Hey Ted,
Sorry i mixed up row and column!
Queries are like that:
(1) "SELECT * FROM dfs.`myParquetFile` WHERE `id` = 23"
(2) "SELECT id FROM dfs.`myParquetFile` WHERE `id` = 23"
(1) is 14 sec and (2) is 1.5 sec.
Using drill-1.6.
So it looks like Drill is extracting the columns before filtering which i
didn’t expect…
Is there anyway to change that behaviour ?
Johannes
> On 11 Apr 2016, at 16:42, Ted Dunning <[email protected]> wrote:
>
> Did you mean that you are doing a select to find a single column? What you
> typed was row, but that seems out of line with the rest of what you wrote.
>
> If you are truly asking about filtering down to a single row, whether it
> costs more to return all of the columns rather than just one from a single
> row will depend on whether Drill is extracting columns before filtering or
> after.
>
>
>
> On Mon, Apr 11, 2016 at 6:41 AM, Johannes Zillmann <[email protected]
>> wrote:
>
>> Hey there,
>>
>> i currently doing some performance measurements on Drill.

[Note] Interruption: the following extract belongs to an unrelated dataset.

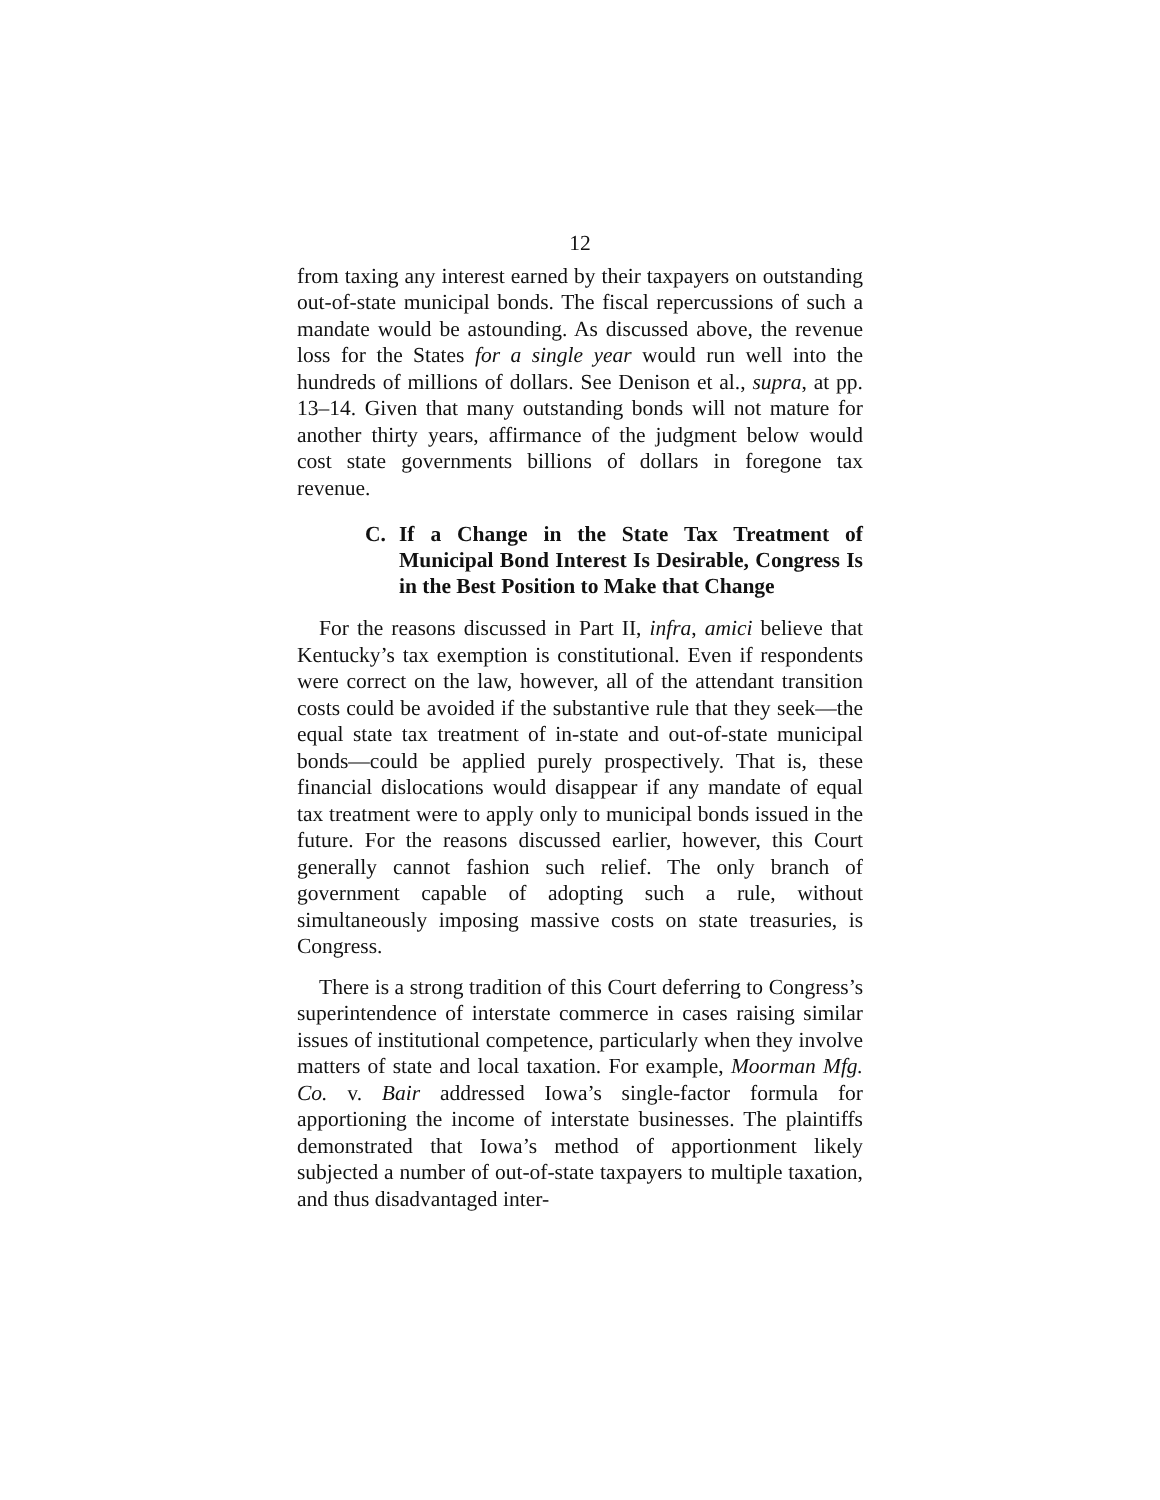12
from taxing any interest earned by their taxpayers on outstanding out-of-state municipal bonds. The fiscal repercussions of such a mandate would be astounding. As discussed above, the revenue loss for the States for a single year would run well into the hundreds of millions of dollars. See Denison et al., supra, at pp. 13–14. Given that many outstanding bonds will not mature for another thirty years, affirmance of the judgment below would cost state governments billions of dollars in foregone tax revenue.
C. If a Change in the State Tax Treatment of Municipal Bond Interest Is Desirable, Congress Is in the Best Position to Make that Change
For the reasons discussed in Part II, infra, amici believe that Kentucky’s tax exemption is constitutional. Even if respondents were correct on the law, however, all of the attendant transition costs could be avoided if the substantive rule that they seek—the equal state tax treatment of in-state and out-of-state municipal bonds—could be applied purely prospectively. That is, these financial dislocations would disappear if any mandate of equal tax treatment were to apply only to municipal bonds issued in the future. For the reasons discussed earlier, however, this Court generally cannot fashion such relief. The only branch of government capable of adopting such a rule, without simultaneously imposing massive costs on state treasuries, is Congress.
There is a strong tradition of this Court deferring to Congress’s superintendence of interstate commerce in cases raising similar issues of institutional competence, particularly when they involve matters of state and local taxation. For example, Moorman Mfg. Co. v. Bair addressed Iowa’s single-factor formula for apportioning the income of interstate businesses. The plaintiffs demonstrated that Iowa’s method of apportionment likely subjected a number of out-of-state taxpayers to multiple taxation, and thus disadvantaged inter-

>> In my case its a single parquet file with a single local Drill Bit.
>>
>> Now in one case i have unexpected results and i’m curious if somebody has
>> a good explanation for it!
>>
>> So i have a file with 10 mio rows with 9 columns .
>> Now i’m doing a select statement to find one single row.
>> Runtime with select * : ~ 14.79 s
>> Runtime with select(filterField) : ~ 1.5 sec
>>
>> So i’m surprised that there is so much variance depending on the fields i
>> select, since i thought Drill needs most time for finding that one element,
>> and then deserialize the other fields only on a hit…
>> But for deserialising 8 more hits 10 sec seem way to much!?!?!?
>>
>> best
>> Johannes
>>
>>